HUKUKİ DANIŞMANLIK HİZMETİ ve KATKILARI

AVUKAT EYÜP DEMİRER

5 yıl önce

Bu yazımda hukuki danışmanlık hizmeti almanın gerekliliği ve katkıları üzerinde duracağım.

Danışmanlık hususunda önceki günlerde etkin danışmanlık başlığı altında bir yazıda görüşlerimi sizler ile paylaşmıştım.

Danışman denilince bir kuruluşta, bir kurumda ilgili konu üzerinde düşüncesine, bilgisine, yol göstericiliğine, uzmanlığına başvurulan, kendisine danışılan görevli kimseye verilen isim olarak teknik deyim karşımıza çıkmaktadır.

Yazımız içeriği hukuki danışmanlık yani meslek alanındaki uzmanlık üzerine olunca;

Mesleki olarak da kılavuzluk ve danışma odalarına başvuran kimselerin ruhsal, toplumsal, akademik ya da meslekle ilgili sorunları ile uğraşan uzman şekillerinde farklı tasnifleri de tanımlama olarak belirtebiliriz.

Mesleğimiz olan hukuk alanında uygulayıcı olarak; Hukuki danışmanlık hizmeti, hukuki ihtilafların etkin olarak çözümü açısından fayda sağlayacaktır.

Ülkemizde uzun bir süre hukuki danışmanlık hizmeti hep vatandaşlarımızın yaşadığı olaylar sonrasında başvurulması gereken bir durum imiş gibi algılandı. Bu oldukça yanlış bir durumdur.

Zira, bireylere ve veya tüzel kişilere verilecek hukuki danışmanlık hizmetleri yaşanması muhtemel menfi sonuçların önüne geçebilecektir. Aksi takdirde delili ile tespit edilmiş ve sübut bulmuş hadiseler sonrasında danışmanlık hizmeti alınsa da bu hiçbir anlam ifade etmeyecektir.

Temel mesele, vatandaşlarımızın, kurumlarımızın veya tüzel kişilerin mevzuatlara hakim olan hukuk danışmanları kanalı ile önceden yaşanması muhtemel somut olayların önüne geçilmesi hususunda bilinçlendirilmesi, bu bilinçlendirilme neticesinde ise kanuna uygun hareket ederek doğru adımlar atmalarının teminidir.

Ülkemizde kamu kurum ve kuruluşları nezdinde ve büyük şirketler açısından hukuki danışmanlık hemen hemen oturmuş bir müessese haline gelmiş durumdadır.

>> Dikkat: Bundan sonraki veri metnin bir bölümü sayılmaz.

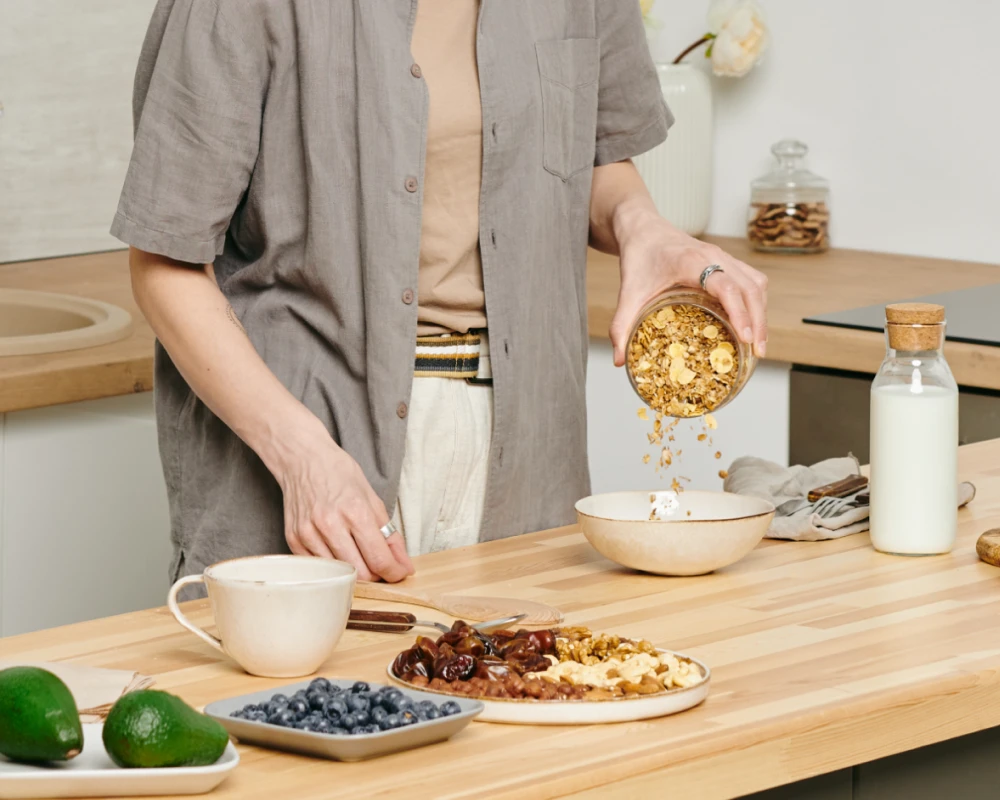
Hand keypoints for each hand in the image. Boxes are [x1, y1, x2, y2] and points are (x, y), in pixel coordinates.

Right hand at [276, 437, 414, 581]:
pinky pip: (320, 567)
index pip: (379, 559)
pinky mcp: (294, 540)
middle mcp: (330, 525)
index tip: (399, 572)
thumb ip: (389, 534)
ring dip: (354, 572)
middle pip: (360, 573)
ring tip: (359, 556)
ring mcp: (309, 534)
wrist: (303, 460)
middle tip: (381, 565)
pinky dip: (333, 566)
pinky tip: (338, 551)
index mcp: (355, 511)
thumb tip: (403, 564)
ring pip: (339, 574)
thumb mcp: (372, 498)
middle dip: (377, 575)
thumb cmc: (339, 474)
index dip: (394, 572)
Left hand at [609, 206, 767, 365]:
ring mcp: (724, 257)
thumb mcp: (628, 292)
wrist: (643, 229)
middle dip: (758, 320)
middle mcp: (714, 256)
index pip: (725, 285)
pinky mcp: (728, 261)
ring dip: (761, 312)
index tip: (746, 337)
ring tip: (758, 344)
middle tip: (757, 352)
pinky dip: (757, 302)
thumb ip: (621, 325)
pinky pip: (752, 280)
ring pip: (756, 283)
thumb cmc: (638, 257)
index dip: (739, 311)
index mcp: (691, 261)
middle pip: (750, 287)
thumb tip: (619, 361)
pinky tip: (752, 323)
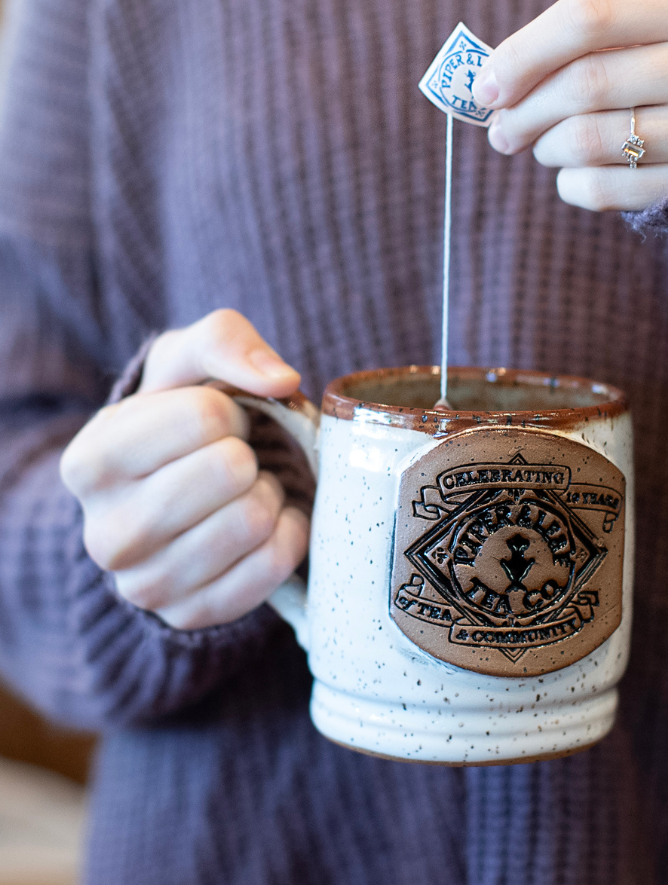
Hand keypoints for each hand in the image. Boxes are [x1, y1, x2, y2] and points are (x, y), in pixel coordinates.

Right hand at [60, 310, 308, 629]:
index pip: (204, 417)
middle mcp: (104, 534)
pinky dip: (288, 534)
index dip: (230, 411)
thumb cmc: (186, 419)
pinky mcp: (192, 614)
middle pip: (230, 471)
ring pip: (253, 520)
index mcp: (90, 462)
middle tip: (236, 460)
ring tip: (244, 491)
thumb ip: (226, 342)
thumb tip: (281, 380)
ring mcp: (145, 585)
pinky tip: (265, 524)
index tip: (217, 424)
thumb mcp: (192, 361)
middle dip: (250, 455)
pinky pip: (274, 565)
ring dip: (269, 494)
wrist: (181, 494)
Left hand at [472, 0, 667, 211]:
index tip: (487, 84)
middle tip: (500, 129)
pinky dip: (571, 186)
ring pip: (591, 140)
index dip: (524, 51)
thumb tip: (496, 78)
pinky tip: (572, 177)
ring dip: (547, 148)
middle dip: (524, 110)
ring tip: (543, 148)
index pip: (591, 16)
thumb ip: (600, 43)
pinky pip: (607, 189)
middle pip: (585, 83)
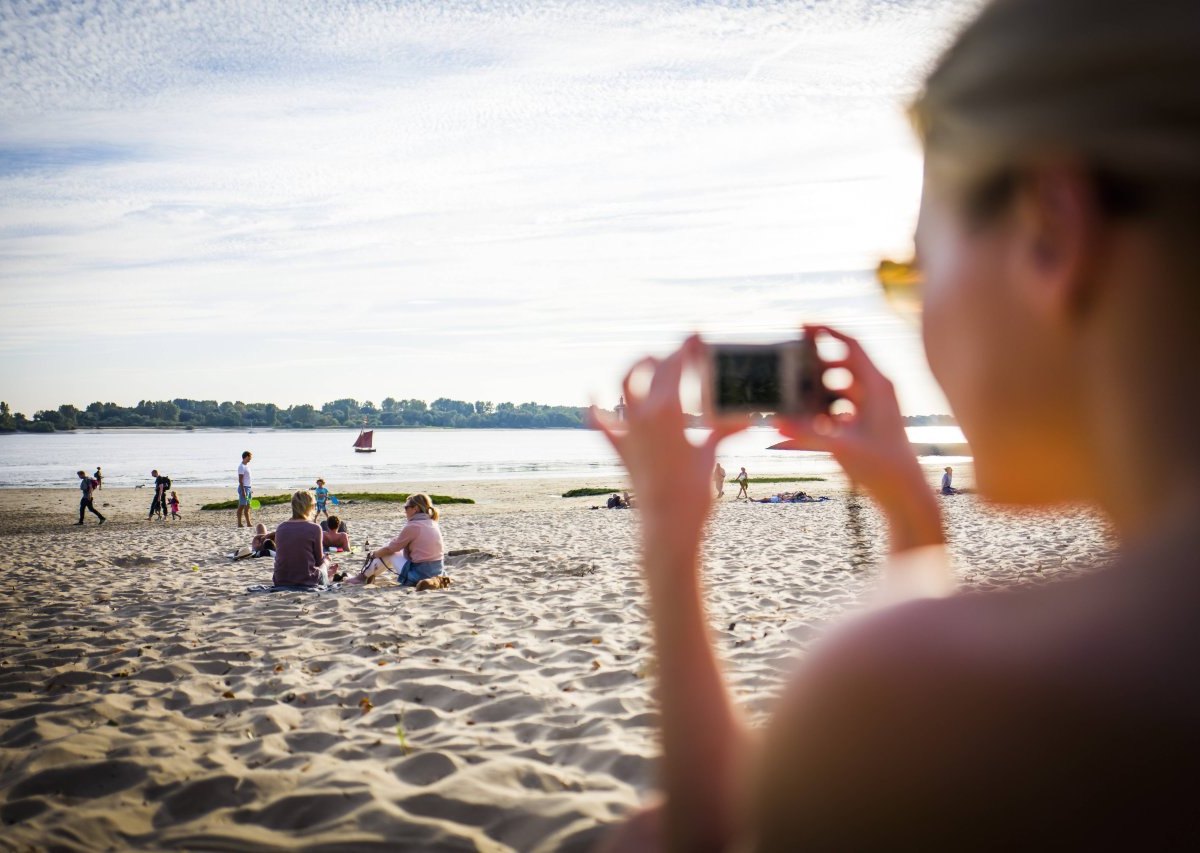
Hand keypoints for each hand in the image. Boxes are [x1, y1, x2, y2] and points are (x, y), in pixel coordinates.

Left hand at [591, 336, 746, 568]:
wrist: (667, 525)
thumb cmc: (693, 492)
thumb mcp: (711, 455)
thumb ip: (724, 431)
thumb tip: (750, 419)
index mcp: (668, 410)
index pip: (676, 364)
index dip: (686, 347)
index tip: (695, 335)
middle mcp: (643, 415)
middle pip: (650, 370)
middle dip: (664, 356)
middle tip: (678, 352)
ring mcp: (628, 431)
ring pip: (622, 387)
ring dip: (632, 370)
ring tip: (645, 362)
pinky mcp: (619, 449)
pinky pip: (600, 423)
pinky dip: (595, 408)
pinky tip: (591, 393)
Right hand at [777, 325, 942, 552]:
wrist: (905, 495)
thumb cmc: (884, 468)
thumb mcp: (842, 447)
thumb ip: (807, 433)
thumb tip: (777, 422)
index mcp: (878, 385)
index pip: (851, 344)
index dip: (826, 330)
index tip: (802, 324)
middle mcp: (878, 390)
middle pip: (842, 362)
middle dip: (815, 361)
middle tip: (789, 360)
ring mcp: (874, 406)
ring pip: (841, 384)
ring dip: (818, 386)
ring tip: (795, 392)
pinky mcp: (868, 421)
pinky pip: (842, 403)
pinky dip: (824, 405)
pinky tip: (808, 418)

Ancak, birey temelinde ve yine aynı şekilde küçük ölçekli işletmeler ile sermayesi düşük miktarda olan şirketler açısından henüz tam anlamı ile hukuki danışmanlık oturmuş bir müessese durumunda değildir.

Gelişmiş birçok ülkede uygulama vatandaşların dava ve adli işlemlerini avukatsız takip edememeleri üzerine kurulmuş olup, vatandaş adli makamlara avukatı kanalı ile müracaat etmek durumundadır. Bu hizmetin karşılığında ise vatandaşların hukuk sigortaları ödeme yapmaktadır.

Ülkemizde de uzun vadede umut ediyoruz ki, bu sistem oturmuş hale gelir ve her bir birey adli iş ve işlemleri için danışmanı / avukatı kanalı ile profesyonel bir hizmet almak hakkına sahip olur.

Her ne kadar CMK avukatlığı ya da genel tanımlaması ile Adli Yardım Kurumu işler durumda olsa da hala bir kısım aksaklıkların mevcut olduğu belirtilebilir.

Ülkemizde avukat ile dava takip zorunluluğu bulunmamaktadır. Vatandaşımız hakkında açılan veya bir başkası aleyhine açtığı dava ve işlemleri kendisi bizzat asil olarak takip edebilir.

Ancak, profesyonel hukuk danışmanlığı hizmeti alınmadığı müddetçe bu kez hatalı başvurular, hatalı dilekçeler, hatalı iş ve işlemler yapabilmekte, yaptığı başvuru ve açtığı davalarda teknik gereklilikleri yerine getirmediği için de red kararları ile karşı karşıya kalabilmektedir.

Vatandaşımızın red kararı ile karşı karşıya kalması, hatalı feragat işlemleri maddi anlamda kesin hüküm teşkil eden durumlarda bu kez geri dönüşü olmayan vahim sonuçları da beraberinde getirebilmektedir.

Tüm bu sebepler ile her alanda olduğu gibi hukuk alanında da etkin işlem yapılabilmesi için mutlak surette, konusunda uzman hukukçulardan hukuki danışmanlık hizmeti alınmalı ve hak kaybına yol açılmasının önüne geçilmelidir?